# [Problem statement]
Every picture is to be removed, and all the data is to be copied exactly.
-- Data listing follows --
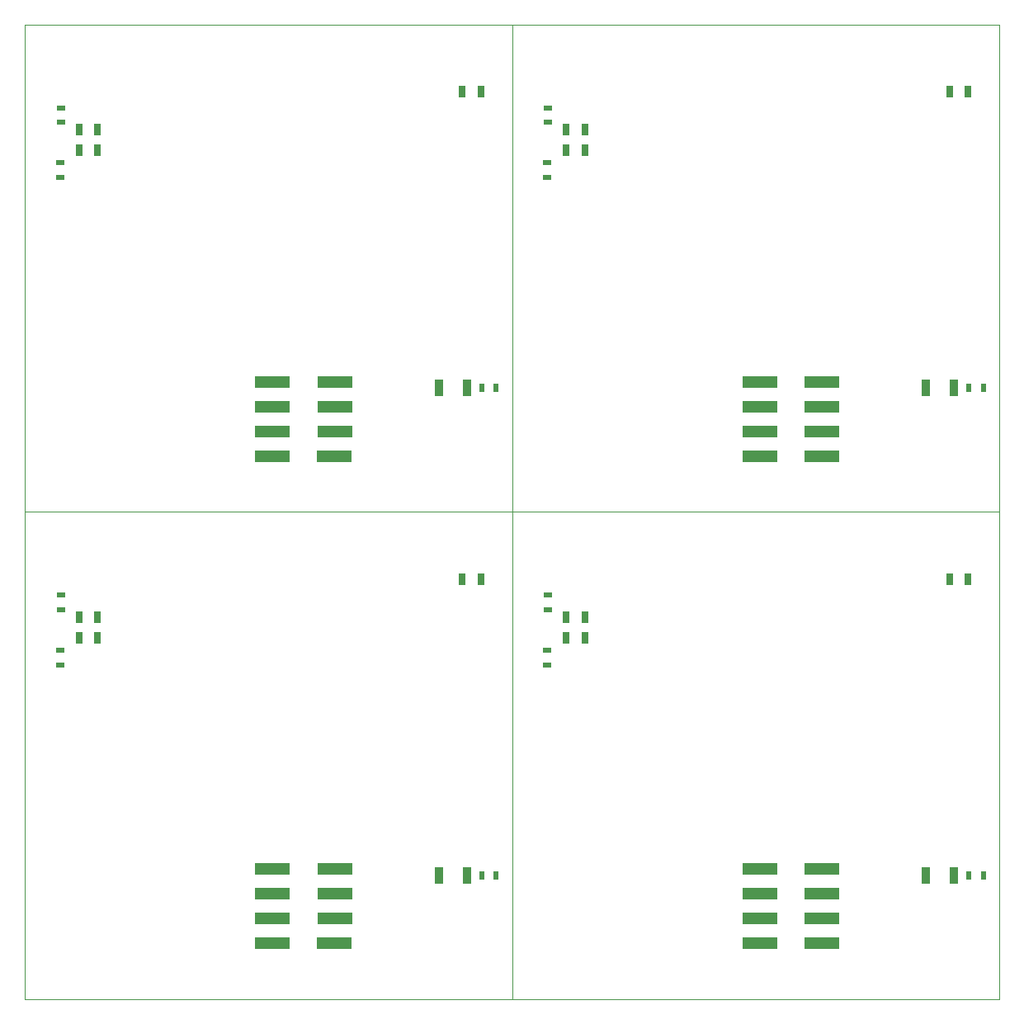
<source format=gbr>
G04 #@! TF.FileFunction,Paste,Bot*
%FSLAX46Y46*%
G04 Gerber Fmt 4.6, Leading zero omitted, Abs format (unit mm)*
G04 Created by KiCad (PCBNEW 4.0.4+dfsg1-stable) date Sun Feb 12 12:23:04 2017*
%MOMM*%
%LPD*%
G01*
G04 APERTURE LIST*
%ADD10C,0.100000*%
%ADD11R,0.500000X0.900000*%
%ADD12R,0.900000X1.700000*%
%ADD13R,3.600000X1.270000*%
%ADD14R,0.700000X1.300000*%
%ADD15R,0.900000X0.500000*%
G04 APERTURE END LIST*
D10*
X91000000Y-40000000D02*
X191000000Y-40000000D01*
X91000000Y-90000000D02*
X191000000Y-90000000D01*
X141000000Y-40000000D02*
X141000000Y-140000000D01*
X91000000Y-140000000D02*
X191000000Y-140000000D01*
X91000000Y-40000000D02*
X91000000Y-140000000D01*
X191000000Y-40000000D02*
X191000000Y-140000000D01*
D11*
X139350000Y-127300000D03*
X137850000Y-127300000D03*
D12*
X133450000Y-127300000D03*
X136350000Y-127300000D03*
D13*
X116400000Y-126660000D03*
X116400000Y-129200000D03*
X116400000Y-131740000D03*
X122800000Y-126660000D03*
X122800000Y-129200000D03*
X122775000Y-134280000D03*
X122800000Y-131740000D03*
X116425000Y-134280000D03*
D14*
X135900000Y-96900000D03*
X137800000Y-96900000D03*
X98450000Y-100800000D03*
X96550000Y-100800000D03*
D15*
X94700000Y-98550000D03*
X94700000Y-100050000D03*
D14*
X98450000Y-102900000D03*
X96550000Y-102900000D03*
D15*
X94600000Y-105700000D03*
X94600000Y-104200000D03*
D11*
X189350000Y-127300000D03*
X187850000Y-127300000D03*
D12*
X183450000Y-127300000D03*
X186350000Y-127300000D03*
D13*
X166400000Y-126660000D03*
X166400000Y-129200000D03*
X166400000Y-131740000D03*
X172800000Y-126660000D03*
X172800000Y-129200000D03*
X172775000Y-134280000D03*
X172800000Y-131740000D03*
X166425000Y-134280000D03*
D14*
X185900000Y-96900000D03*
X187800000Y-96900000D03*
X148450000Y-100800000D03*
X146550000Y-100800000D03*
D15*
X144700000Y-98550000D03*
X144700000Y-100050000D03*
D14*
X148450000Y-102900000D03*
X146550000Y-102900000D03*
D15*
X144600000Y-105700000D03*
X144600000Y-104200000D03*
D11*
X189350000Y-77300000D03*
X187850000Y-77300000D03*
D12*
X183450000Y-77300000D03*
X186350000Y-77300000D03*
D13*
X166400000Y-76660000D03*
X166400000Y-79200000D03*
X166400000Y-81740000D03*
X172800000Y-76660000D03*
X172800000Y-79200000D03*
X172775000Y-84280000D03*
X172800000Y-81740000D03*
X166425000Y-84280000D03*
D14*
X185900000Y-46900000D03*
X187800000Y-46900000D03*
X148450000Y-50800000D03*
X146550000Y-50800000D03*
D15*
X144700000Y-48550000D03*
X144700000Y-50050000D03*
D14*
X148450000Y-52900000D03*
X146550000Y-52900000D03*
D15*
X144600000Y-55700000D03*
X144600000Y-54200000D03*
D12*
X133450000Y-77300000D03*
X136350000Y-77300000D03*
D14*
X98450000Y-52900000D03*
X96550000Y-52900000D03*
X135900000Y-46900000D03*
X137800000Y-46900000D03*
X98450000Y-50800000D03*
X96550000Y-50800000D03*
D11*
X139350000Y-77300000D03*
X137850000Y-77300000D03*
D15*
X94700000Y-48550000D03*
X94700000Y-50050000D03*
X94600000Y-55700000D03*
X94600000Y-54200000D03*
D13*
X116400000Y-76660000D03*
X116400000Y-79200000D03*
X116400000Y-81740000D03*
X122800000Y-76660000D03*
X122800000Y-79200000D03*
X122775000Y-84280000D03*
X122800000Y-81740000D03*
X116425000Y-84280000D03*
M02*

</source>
-- Data listing concluded --
# [Task result]
<source format=gbr>
G04 #@! TF.FileFunction,Paste,Bot*
%FSLAX46Y46*%
G04 Gerber Fmt 4.6, Leading zero omitted, Abs format (unit mm)*
G04 Created by KiCad (PCBNEW 4.0.4+dfsg1-stable) date Sun Feb 12 12:23:04 2017*
%MOMM*%
%LPD*%
G01*
G04 APERTURE LIST*
%ADD10C,0.100000*%
%ADD11R,0.500000X0.900000*%
%ADD12R,0.900000X1.700000*%
%ADD13R,3.600000X1.270000*%
%ADD14R,0.700000X1.300000*%
%ADD15R,0.900000X0.500000*%
G04 APERTURE END LIST*
D10*
X91000000Y-40000000D02*
X191000000Y-40000000D01*
X91000000Y-90000000D02*
X191000000Y-90000000D01*
X141000000Y-40000000D02*
X141000000Y-140000000D01*
X91000000Y-140000000D02*
X191000000Y-140000000D01*
X91000000Y-40000000D02*
X91000000Y-140000000D01*
X191000000Y-40000000D02*
X191000000Y-140000000D01*
D11*
X139350000Y-127300000D03*
X137850000Y-127300000D03*
D12*
X133450000Y-127300000D03*
X136350000Y-127300000D03*
D13*
X116400000Y-126660000D03*
X116400000Y-129200000D03*
X116400000Y-131740000D03*
X122800000Y-126660000D03*
X122800000Y-129200000D03*
X122775000Y-134280000D03*
X122800000Y-131740000D03*
X116425000Y-134280000D03*
D14*
X135900000Y-96900000D03*
X137800000Y-96900000D03*
X98450000Y-100800000D03*
X96550000Y-100800000D03*
D15*
X94700000Y-98550000D03*
X94700000Y-100050000D03*
D14*
X98450000Y-102900000D03*
X96550000Y-102900000D03*
D15*
X94600000Y-105700000D03*
X94600000Y-104200000D03*
D11*
X189350000Y-127300000D03*
X187850000Y-127300000D03*
D12*
X183450000Y-127300000D03*
X186350000Y-127300000D03*
D13*
X166400000Y-126660000D03*
X166400000Y-129200000D03*
X166400000Y-131740000D03*
X172800000Y-126660000D03*
X172800000Y-129200000D03*
X172775000Y-134280000D03*
X172800000Y-131740000D03*
X166425000Y-134280000D03*
D14*
X185900000Y-96900000D03*
X187800000Y-96900000D03*
X148450000Y-100800000D03*
X146550000Y-100800000D03*
D15*
X144700000Y-98550000D03*
X144700000Y-100050000D03*
D14*
X148450000Y-102900000D03*
X146550000Y-102900000D03*
D15*
X144600000Y-105700000D03*
X144600000Y-104200000D03*
D11*
X189350000Y-77300000D03*
X187850000Y-77300000D03*
D12*
X183450000Y-77300000D03*
X186350000Y-77300000D03*
D13*
X166400000Y-76660000D03*
X166400000Y-79200000D03*
X166400000Y-81740000D03*
X172800000Y-76660000D03*
X172800000Y-79200000D03*
X172775000Y-84280000D03*
X172800000Y-81740000D03*
X166425000Y-84280000D03*
D14*
X185900000Y-46900000D03*
X187800000Y-46900000D03*
X148450000Y-50800000D03*
X146550000Y-50800000D03*
D15*
X144700000Y-48550000D03*
X144700000Y-50050000D03*
D14*
X148450000Y-52900000D03*
X146550000Y-52900000D03*
D15*
X144600000Y-55700000D03*
X144600000Y-54200000D03*
D12*
X133450000Y-77300000D03*
X136350000Y-77300000D03*
D14*
X98450000Y-52900000D03*
X96550000Y-52900000D03*
X135900000Y-46900000D03*
X137800000Y-46900000D03*
X98450000Y-50800000D03*
X96550000Y-50800000D03*
D11*
X139350000Y-77300000D03*
X137850000Y-77300000D03*
D15*
X94700000Y-48550000D03*
X94700000Y-50050000D03*
X94600000Y-55700000D03*
X94600000Y-54200000D03*
D13*
X116400000Y-76660000D03*
X116400000Y-79200000D03*
X116400000Y-81740000D03*
X122800000Y-76660000D03*
X122800000Y-79200000D03*
X122775000Y-84280000D03*
X122800000Y-81740000D03*
X116425000Y-84280000D03*
M02*

</source>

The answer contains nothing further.